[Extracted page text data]
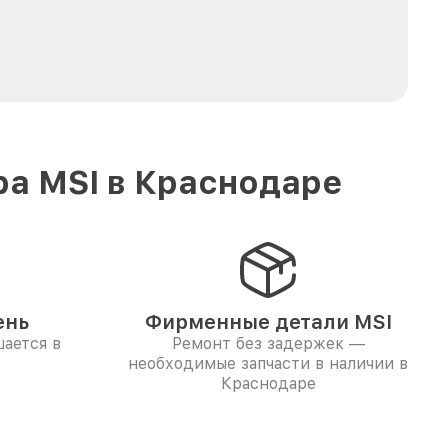
ра MSI в Краснодаре
ень
Фирменные детали MSI
ается в
Ремонт без задержек —
необходимые запчасти в наличии в
Краснодаре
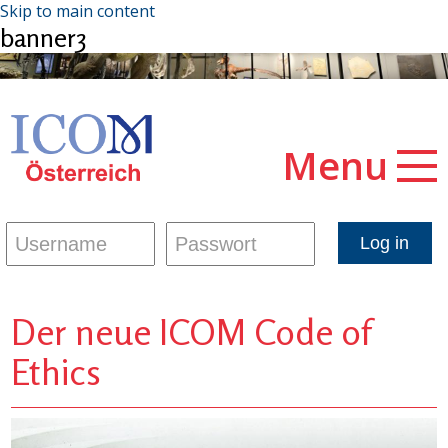
Skip to main content
banner3
Menu
Der neue ICOM Code of
Ethics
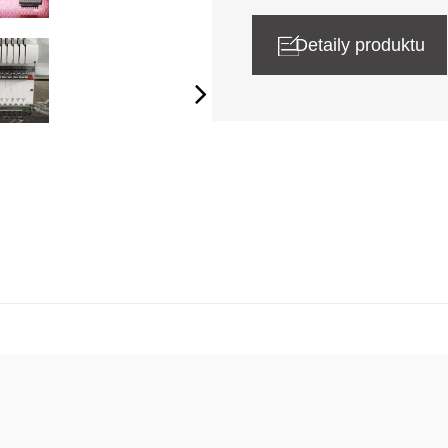
Detaily produktu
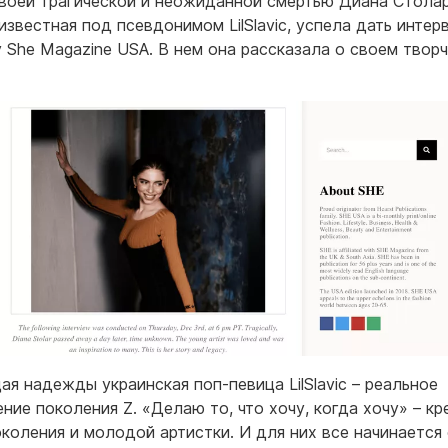
воей трагической и неожиданной смертью Диана Столар
 известная под псевдонимом LilSlavic, успела дать интер
 She Magazine USA. В нем она рассказала о своем твор
я надежды украинская поп-певица LilSlavic – реальное
ние поколения Z. «Делаю то, что хочу, когда хочу» – кр
околения и молодой артистки. И для них все начинается 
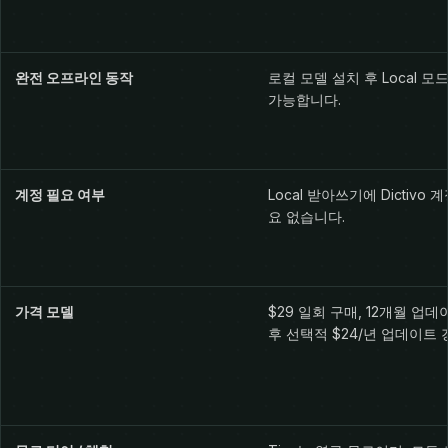
완전 오프라인 동작
로컬 모델 설치 후 Local 모
가능합니다.
계정 필요 여부
Local 받아쓰기에 Dictivo 
요 없습니다.
가격 모델
$29 일회 구매, 12개월 업데
후 선택적 $24/년 업데이트 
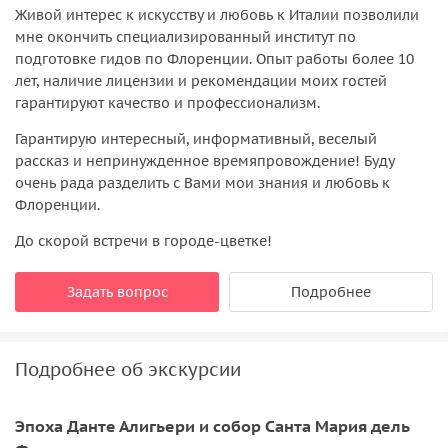
Живой интерес к искусству и любовь к Италии позволили
мне окончить специализированный институт по
подготовке гидов по Флоренции. Опыт работы более 10
лет, наличие лицензии и рекомендации моих гостей
гарантируют качество и профессионализм.
Гарантирую интересный, информативный, веселый
рассказ и непринужденное времяпровождение! Буду
очень рада разделить с Вами мои знания и любовь к
Флоренции.
До скорой встречи в городе-цветке!
Задать вопрос
Подробнее
Подробнее об экскурсии
Эпоха Данте Алигьери и собор Санта Мария дель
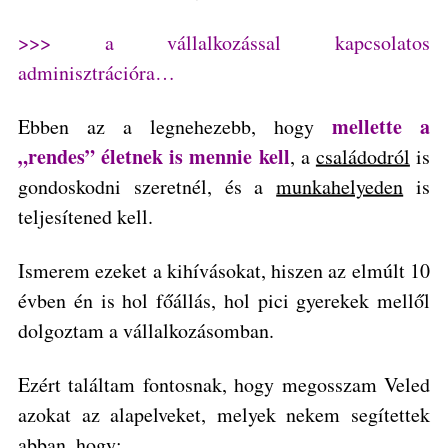
>>> a vállalkozással kapcsolatos
adminisztrációra…
mellette a
Ebben az a legnehezebb, hogy
„rendes” életnek is mennie kell
, a
családodról
is
gondoskodni szeretnél, és a
munkahelyeden
is
teljesítened kell.
Ismerem ezeket a kihívásokat, hiszen az elmúlt 10
évben én is hol főállás, hol pici gyerekek mellől
dolgoztam a vállalkozásomban.
Ezért találtam fontosnak, hogy megosszam Veled
azokat az alapelveket, melyek nekem segítettek
abban, hogy:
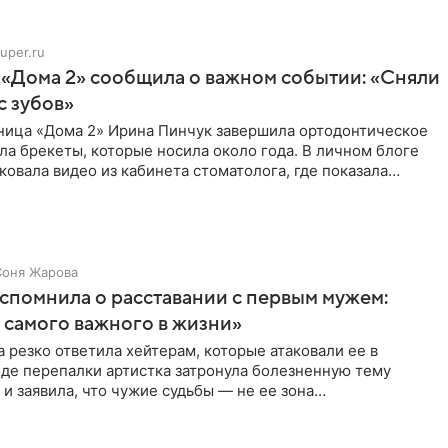
uper.ru
 «Дома 2» сообщила о важном событии: «Сняли
с зубов»
ница «Дома 2» Ирина Пинчук завершила ортодонтическое
ла брекеты, которые носила около года. В личном блоге
ковала видео из кабинета стоматолога, где показала
ия
Соня Жарова
спомнила о расставании с первым мужем:
самого важного в жизни»
 резко ответила хейтерам, которые атаковали ее в
оде перепалки артистка затронула болезненную тему
 и заявила, что чужие судьбы — не ее зона
ти. От Валентина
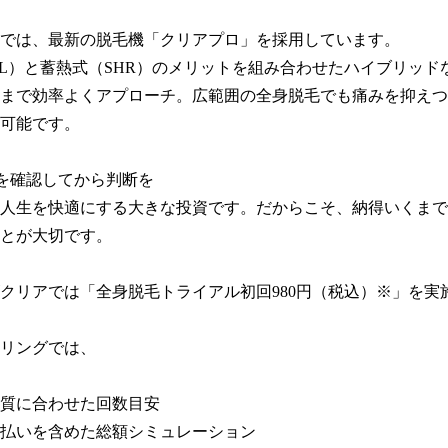
では、最新の脱毛機「クリアプロ」を採用しています。

PL）と蓄熱式（SHR）のメリットを組み合わせたハイブリッド
まで効率よくアプローチ。広範囲の全身脱毛でも痛みを抑えつ
可能です。

を確認してから判断を

人生を快適にする大きな投資です。だからこそ、納得いくまで
とが大切です。

クリアでは「全身脱毛トライアル初回980円（税込）※」を実施
リングでは、

質に合わせた回数目安

払いを含めた総額シミュレーション
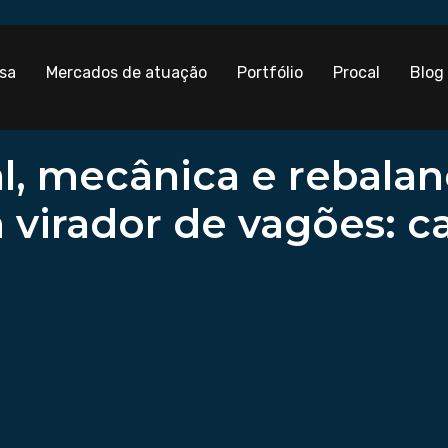
sa
Mercados de atuação
Portfólio
Procal
Blog
ral, mecânica e rebal
virador de vagões: c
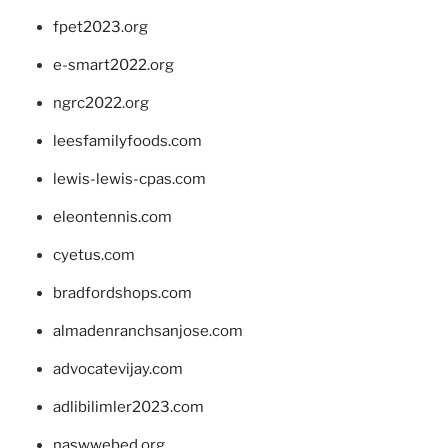
fpet2023.org
e-smart2022.org
ngrc2022.org
leesfamilyfoods.com
lewis-lewis-cpas.com
eleontennis.com
cyetus.com
bradfordshops.com
almadenranchsanjose.com
advocatevijay.com
adlibilimler2023.com
naswwebed.org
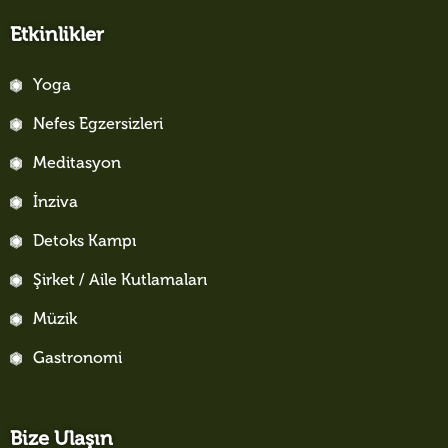
Etkinlikler
Yoga
Nefes Egzersizleri
Meditasyon
İnziva
Detoks Kampı
Şirket / Aile Kutlamaları
Müzik
Gastronomi
Bize Ulaşın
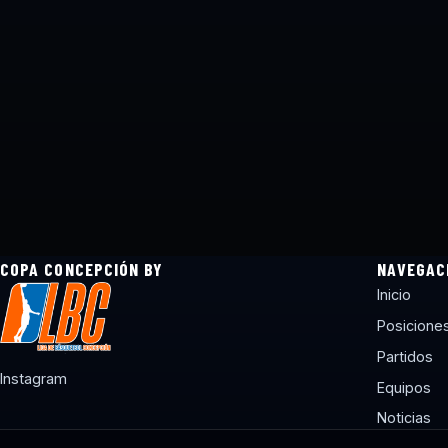
COPA CONCEPCIÓN BY
NAVEGAC
Inicio
Posicione
Partidos
Instagram
Equipos
Noticias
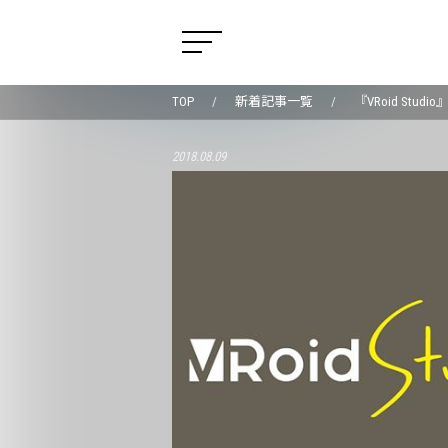
TOP
新着記事一覧
『VRoid St
2018.08.09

§ WHAT IS BEING ASKED
Could all the data above be given again exactly, leaving out its images?

§ ANSWER BOX
ра MSI в Краснодаре
ень
Фирменные детали MSI
ается в
Ремонт без задержек —
необходимые запчасти в наличии в
Краснодаре
Skip to main content
banner3
Menu
Der neue ICOM Code of
Ethics
Detaily produktu
воей трагической и неожиданной смертью Диана Столар
 известная под псевдонимом LilSlavic, успела дать интер
 She Magazine USA. В нем она рассказала о своем твор
я надежды украинская поп-певица LilSlavic – реальное
ние поколения Z. «Делаю то, что хочу, когда хочу» – кр
околения и молодой артистки. И для них все начинается 
완전 오프라인 동작
로컬 모델 설치 후 Local 모
가능합니다.
계정 필요 여부
Local 받아쓰기에 Dictivo 
요 없습니다.
가격 모델
$29 일회 구매, 12개월 업데
후 선택적 $24/년 업데이트 
Живой интерес к искусству и любовь к Италии позволили
мне окончить специализированный институт по
подготовке гидов по Флоренции. Опыт работы более 10
лет, наличие лицензии и рекомендации моих гостей
гарантируют качество и профессионализм.
Гарантирую интересный, информативный, веселый
рассказ и непринужденное времяпровождение! Буду
очень рада разделить с Вами мои знания и любовь к
Флоренции.
До скорой встречи в городе-цветке!
Задать вопрос
Подробнее
Подробнее об экскурсии
Эпоха Данте Алигьери и собор Санта Мария дель
>>> a vállalkozással kapcsolatos
adminisztrációra…
mellette a
Ebben az a legnehezebb, hogy
„rendes” életnek is mennie kell
, a
családodról
is
gondoskodni szeretnél, és a
munkahelyeden
is
teljesítened kell.
Ismerem ezeket a kihívásokat, hiszen az elmúlt 10
évben én is hol főállás, hol pici gyerekek mellől
dolgoztam a vállalkozásomban.
Ezért találtam fontosnak, hogy megosszam Veled
azokat az alapelveket, melyek nekem segítettek
abban, hogy:
uper.ru
 «Дома 2» сообщила о важном событии: «Сняли
с зубов»
ница «Дома 2» Ирина Пинчук завершила ортодонтическое
ла брекеты, которые носила около года. В личном блоге
ковала видео из кабинета стоматолога, где показала
ия
Соня Жарова
спомнила о расставании с первым мужем:
самого важного в жизни»
 резко ответила хейтерам, которые атаковали ее в
оде перепалки артистка затронула болезненную тему
 и заявила, что чужие судьбы — не ее зона
ти. От Валентина
では、最新の脱毛機「クリアプロ」を採用しています。

PL）と蓄熱式（SHR）のメリットを組み合わせたハイブリッド
まで効率よくアプローチ。広範囲の全身脱毛でも痛みを抑えつ
可能です。

を確認してから判断を

人生を快適にする大きな投資です。だからこそ、納得いくまで
とが大切です。

クリアでは「全身脱毛トライアル初回980円（税込）※」を実施
リングでは、

質に合わせた回数目安

払いを含めた総額シミュレーション
sa
Mercados de atuação
Portfólio
Procal
Blog
ral, mecânica e rebal
virador de vagões: c
fpet2023.org
e-smart2022.org
ngrc2022.org
leesfamilyfoods.com
lewis-lewis-cpas.com
eleontennis.com
cyetus.com
bradfordshops.com
almadenranchsanjose.com
advocatevijay.com
adlibilimler2023.com
naswwebed.org
Etkinlikler
Yoga
Nefes Egzersizleri
Meditasyon
İnziva
Detoks Kampı
Şirket / Aile Kutlamaları
Müzik
Gastronomi
Bize Ulaşın
COPA CONCEPCIÓN BY
NAVEGAC
Inicio
Posicione
Partidos
Instagram
Equipos
Noticias
TOP
新着記事一覧
『VRoid St
2018.08.09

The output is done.